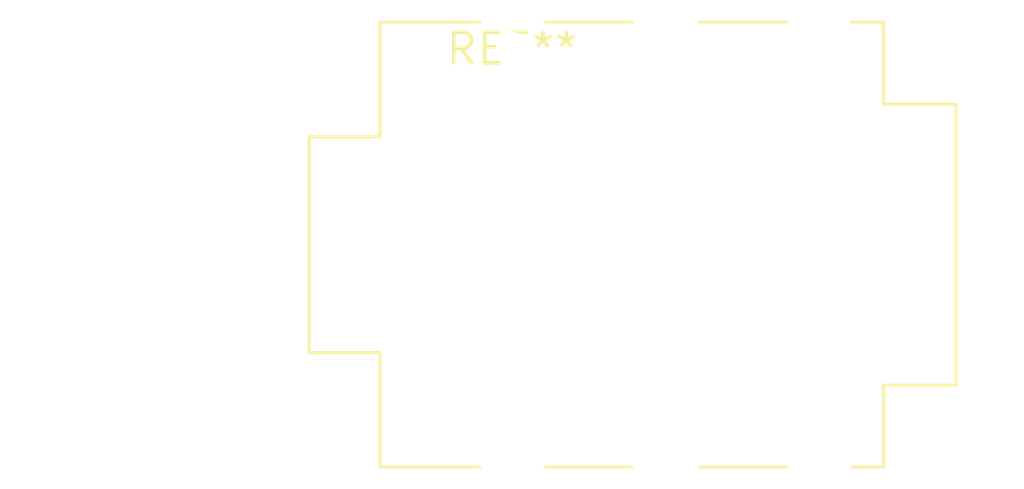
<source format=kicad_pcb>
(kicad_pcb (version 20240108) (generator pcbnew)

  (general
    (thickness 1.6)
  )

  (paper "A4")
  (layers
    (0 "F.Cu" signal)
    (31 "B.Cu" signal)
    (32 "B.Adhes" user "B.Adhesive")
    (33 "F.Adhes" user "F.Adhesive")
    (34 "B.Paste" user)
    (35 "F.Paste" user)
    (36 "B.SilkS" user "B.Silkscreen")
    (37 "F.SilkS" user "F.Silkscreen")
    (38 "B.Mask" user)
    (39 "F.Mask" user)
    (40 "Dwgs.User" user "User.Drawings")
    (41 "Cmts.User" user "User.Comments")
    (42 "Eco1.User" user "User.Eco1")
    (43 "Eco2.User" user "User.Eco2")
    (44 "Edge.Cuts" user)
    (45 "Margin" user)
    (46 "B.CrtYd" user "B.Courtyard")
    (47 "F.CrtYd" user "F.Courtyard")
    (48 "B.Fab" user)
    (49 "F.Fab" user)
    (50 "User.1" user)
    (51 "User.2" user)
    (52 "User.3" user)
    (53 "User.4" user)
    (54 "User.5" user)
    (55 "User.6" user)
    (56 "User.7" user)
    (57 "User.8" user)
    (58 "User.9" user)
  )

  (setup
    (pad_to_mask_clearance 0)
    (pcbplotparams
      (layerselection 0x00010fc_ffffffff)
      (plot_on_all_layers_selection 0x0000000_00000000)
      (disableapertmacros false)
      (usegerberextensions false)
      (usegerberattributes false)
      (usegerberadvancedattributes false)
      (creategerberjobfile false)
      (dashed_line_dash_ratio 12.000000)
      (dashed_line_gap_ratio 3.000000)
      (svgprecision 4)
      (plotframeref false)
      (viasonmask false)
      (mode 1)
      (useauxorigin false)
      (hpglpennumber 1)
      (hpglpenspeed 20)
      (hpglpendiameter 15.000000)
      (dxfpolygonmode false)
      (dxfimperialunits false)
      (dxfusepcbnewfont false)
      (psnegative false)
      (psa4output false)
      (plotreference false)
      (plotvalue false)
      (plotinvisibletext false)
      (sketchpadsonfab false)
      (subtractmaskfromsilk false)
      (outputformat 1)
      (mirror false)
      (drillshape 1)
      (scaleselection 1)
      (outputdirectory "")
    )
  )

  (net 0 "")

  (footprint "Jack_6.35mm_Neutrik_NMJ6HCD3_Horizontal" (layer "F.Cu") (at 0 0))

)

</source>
=====
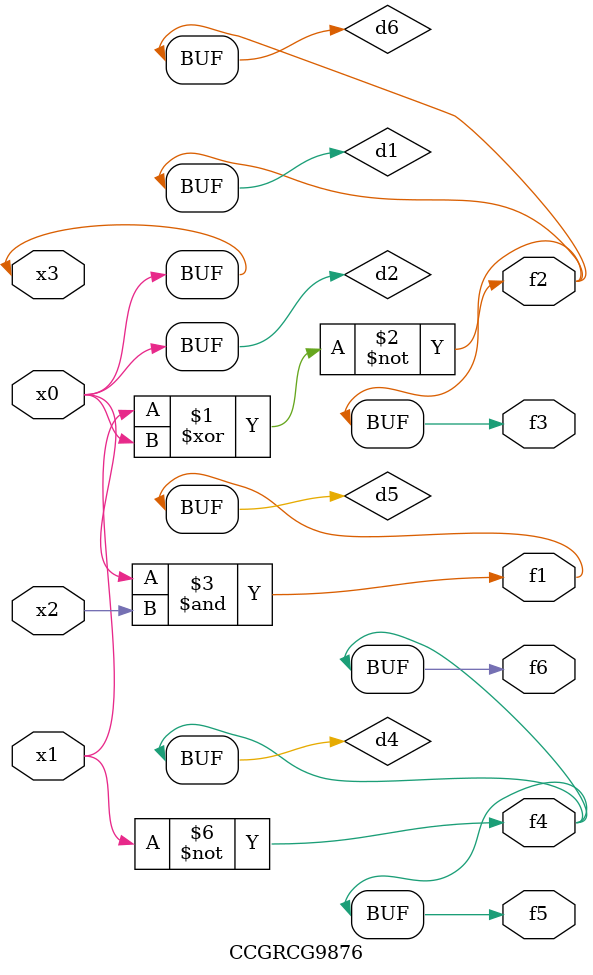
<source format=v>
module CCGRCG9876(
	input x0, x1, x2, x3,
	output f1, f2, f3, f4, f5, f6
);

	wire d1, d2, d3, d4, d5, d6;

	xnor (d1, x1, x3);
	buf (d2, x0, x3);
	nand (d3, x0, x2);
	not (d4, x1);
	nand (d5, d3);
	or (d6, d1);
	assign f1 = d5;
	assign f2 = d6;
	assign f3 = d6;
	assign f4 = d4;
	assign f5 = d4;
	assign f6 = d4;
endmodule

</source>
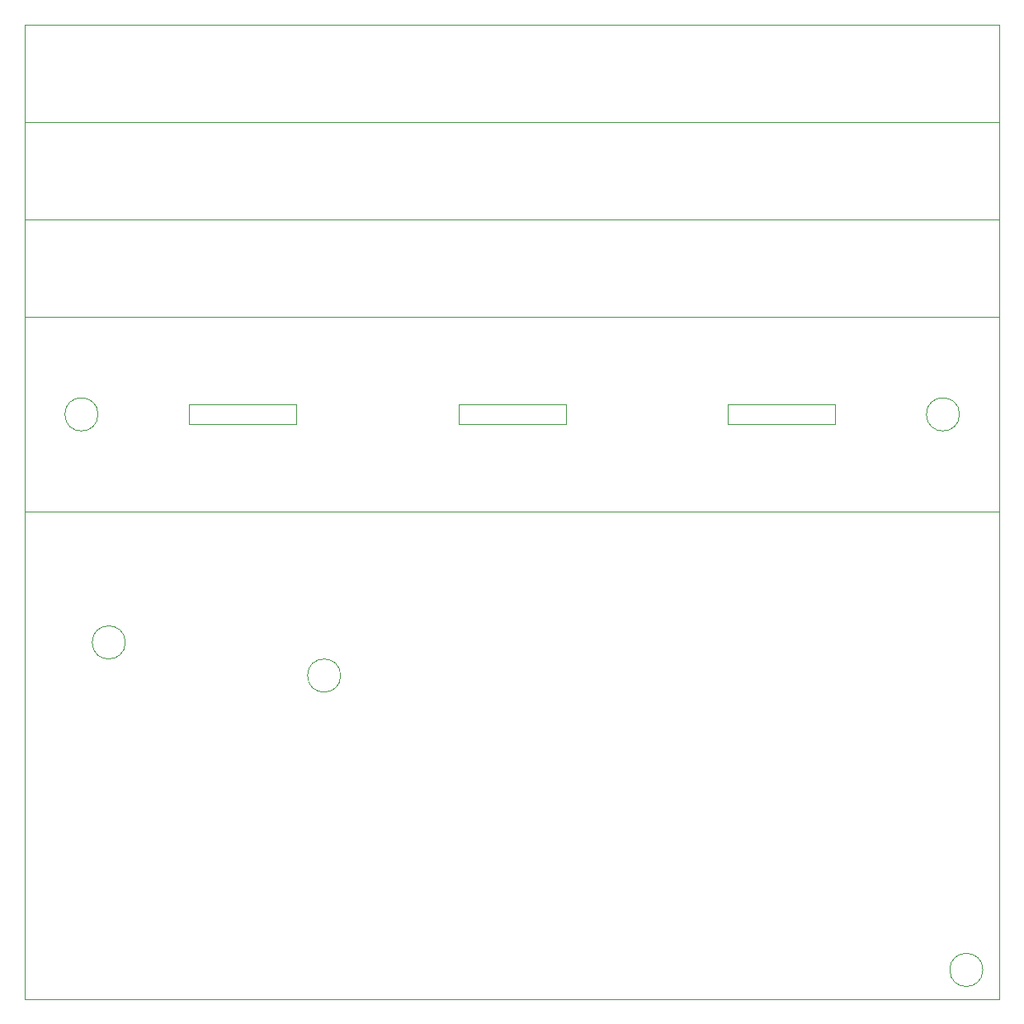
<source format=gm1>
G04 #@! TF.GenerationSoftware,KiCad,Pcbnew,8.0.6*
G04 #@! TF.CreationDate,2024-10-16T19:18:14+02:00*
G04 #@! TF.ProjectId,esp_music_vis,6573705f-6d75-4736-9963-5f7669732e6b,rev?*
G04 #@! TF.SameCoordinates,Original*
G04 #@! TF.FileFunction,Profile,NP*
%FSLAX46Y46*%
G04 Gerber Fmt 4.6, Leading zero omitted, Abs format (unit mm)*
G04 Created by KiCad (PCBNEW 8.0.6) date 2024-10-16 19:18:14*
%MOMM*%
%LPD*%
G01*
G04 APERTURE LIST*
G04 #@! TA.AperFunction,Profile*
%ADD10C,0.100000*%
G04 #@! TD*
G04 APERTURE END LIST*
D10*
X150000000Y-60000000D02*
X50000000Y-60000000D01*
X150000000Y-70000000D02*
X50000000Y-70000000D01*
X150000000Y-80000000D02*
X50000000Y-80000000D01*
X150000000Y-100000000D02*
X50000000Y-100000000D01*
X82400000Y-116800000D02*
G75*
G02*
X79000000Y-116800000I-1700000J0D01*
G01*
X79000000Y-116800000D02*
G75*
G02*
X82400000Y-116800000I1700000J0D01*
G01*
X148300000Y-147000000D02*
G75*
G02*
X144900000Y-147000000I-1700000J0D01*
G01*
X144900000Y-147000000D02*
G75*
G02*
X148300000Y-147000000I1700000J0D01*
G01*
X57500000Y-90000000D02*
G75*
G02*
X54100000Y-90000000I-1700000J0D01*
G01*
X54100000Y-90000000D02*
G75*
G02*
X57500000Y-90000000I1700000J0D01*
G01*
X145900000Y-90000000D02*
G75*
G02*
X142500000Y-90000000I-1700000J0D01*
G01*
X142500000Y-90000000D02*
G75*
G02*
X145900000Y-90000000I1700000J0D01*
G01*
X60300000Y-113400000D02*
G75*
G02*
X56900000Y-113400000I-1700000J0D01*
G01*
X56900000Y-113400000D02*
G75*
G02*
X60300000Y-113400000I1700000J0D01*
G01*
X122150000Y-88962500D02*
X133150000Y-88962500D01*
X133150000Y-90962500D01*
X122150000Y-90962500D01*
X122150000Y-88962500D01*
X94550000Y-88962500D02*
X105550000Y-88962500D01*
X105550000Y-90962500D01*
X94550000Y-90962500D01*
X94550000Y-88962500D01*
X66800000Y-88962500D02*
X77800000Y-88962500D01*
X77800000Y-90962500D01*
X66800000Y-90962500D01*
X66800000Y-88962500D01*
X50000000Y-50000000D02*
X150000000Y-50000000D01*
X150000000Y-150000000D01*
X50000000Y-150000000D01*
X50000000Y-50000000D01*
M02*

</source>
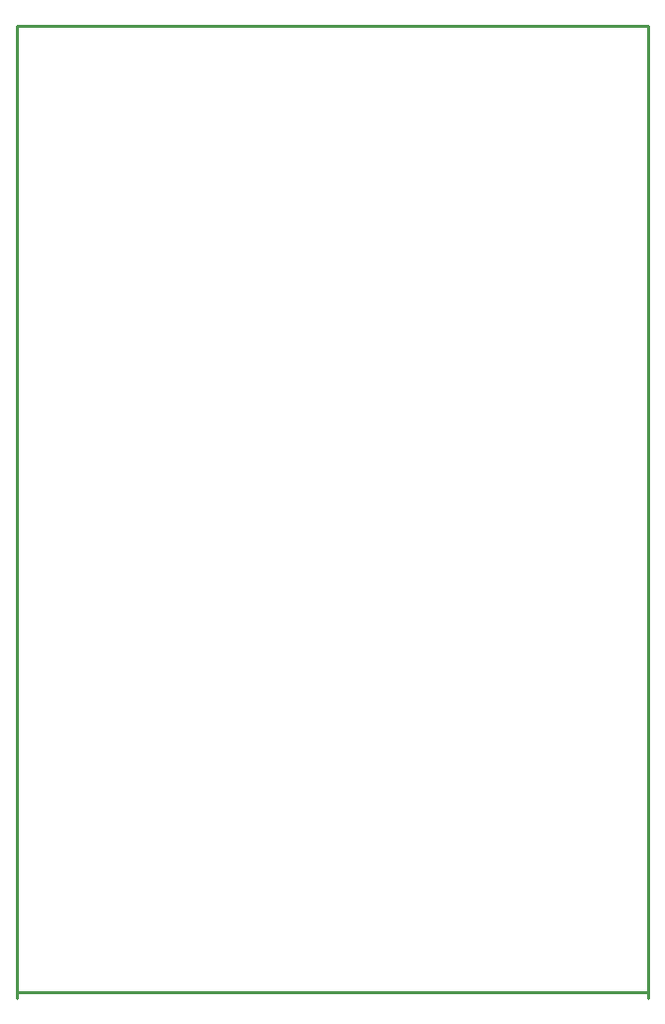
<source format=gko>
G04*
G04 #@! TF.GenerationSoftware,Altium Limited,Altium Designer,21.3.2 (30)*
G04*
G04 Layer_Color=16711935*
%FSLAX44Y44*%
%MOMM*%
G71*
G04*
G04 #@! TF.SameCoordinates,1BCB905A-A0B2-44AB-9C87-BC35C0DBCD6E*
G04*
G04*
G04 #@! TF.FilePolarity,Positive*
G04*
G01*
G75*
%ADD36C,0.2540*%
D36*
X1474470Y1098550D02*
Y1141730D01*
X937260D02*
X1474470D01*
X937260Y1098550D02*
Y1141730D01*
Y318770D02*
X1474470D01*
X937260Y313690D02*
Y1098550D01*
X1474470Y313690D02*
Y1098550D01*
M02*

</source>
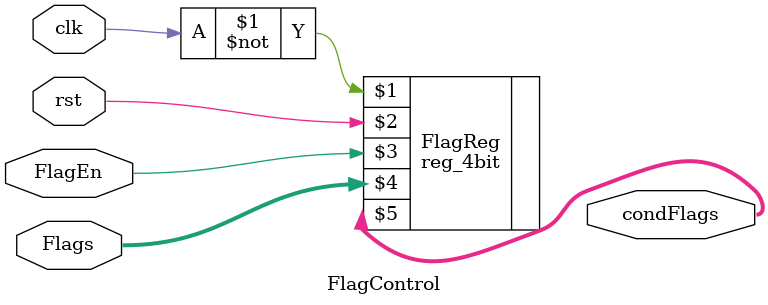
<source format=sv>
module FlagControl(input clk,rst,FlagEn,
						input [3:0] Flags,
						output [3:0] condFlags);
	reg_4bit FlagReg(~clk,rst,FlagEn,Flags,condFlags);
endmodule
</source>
=====
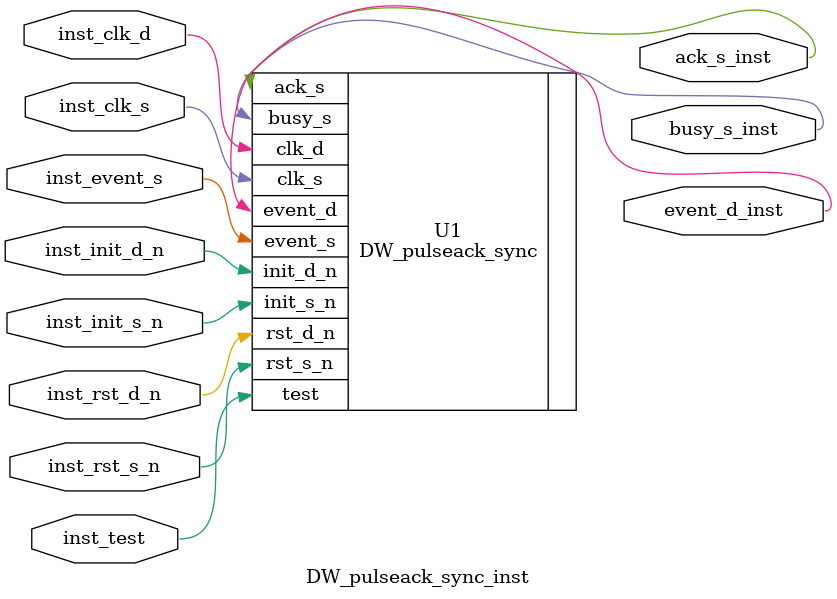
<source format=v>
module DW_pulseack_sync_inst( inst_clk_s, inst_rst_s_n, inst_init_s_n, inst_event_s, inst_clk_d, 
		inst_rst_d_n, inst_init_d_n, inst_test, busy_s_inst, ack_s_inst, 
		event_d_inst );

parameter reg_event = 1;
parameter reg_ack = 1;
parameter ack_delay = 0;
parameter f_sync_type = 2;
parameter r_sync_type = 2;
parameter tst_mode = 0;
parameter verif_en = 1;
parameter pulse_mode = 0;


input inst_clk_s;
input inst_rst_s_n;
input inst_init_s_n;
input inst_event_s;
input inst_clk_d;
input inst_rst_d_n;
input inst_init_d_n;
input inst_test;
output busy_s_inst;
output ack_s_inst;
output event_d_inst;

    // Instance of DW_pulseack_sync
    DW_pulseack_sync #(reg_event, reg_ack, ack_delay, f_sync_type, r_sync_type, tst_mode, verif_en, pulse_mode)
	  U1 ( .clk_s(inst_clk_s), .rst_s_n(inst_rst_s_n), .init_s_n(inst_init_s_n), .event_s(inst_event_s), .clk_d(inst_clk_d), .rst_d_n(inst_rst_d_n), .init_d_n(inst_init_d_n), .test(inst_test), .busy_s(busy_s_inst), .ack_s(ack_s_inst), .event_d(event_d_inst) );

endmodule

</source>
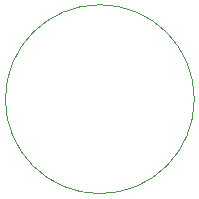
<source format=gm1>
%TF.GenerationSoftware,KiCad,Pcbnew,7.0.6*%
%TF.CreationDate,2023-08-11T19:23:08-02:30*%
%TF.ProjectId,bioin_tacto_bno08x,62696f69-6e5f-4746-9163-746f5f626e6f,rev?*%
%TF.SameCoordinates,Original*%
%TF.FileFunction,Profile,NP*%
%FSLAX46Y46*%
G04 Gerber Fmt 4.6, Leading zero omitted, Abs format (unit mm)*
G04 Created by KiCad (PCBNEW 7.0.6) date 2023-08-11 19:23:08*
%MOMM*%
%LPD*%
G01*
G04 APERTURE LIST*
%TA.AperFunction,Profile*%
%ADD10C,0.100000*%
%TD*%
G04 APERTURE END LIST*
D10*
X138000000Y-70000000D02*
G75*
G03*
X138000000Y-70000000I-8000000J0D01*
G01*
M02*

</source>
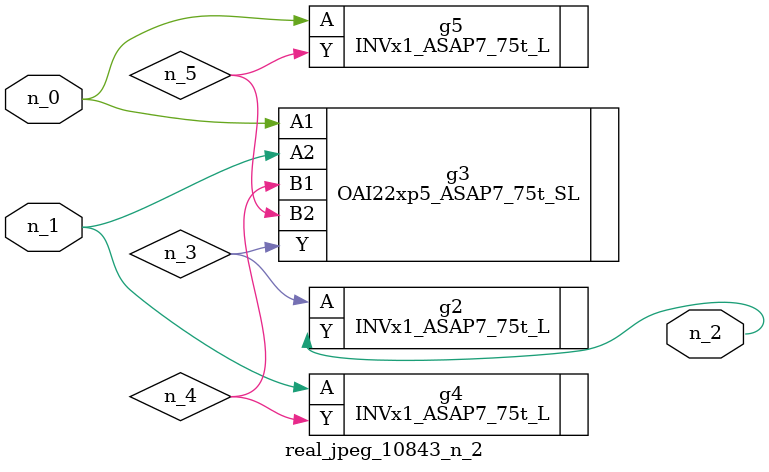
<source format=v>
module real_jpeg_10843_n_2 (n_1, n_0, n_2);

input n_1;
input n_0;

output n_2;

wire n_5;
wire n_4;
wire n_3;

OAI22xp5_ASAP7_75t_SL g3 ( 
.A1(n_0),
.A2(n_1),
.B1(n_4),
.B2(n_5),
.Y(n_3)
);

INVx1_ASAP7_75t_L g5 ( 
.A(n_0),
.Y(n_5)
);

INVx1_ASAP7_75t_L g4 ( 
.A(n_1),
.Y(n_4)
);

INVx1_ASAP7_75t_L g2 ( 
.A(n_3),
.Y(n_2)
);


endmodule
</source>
=====
## TO-DO ITEM
Each line holding the word "Silkscreen" must be copied from the data.

## RESULT OF THIS EXERCISE
    (36 "B.SilkS" user "B.Silkscreen")
    (37 "F.SilkS" user "F.Silkscreen")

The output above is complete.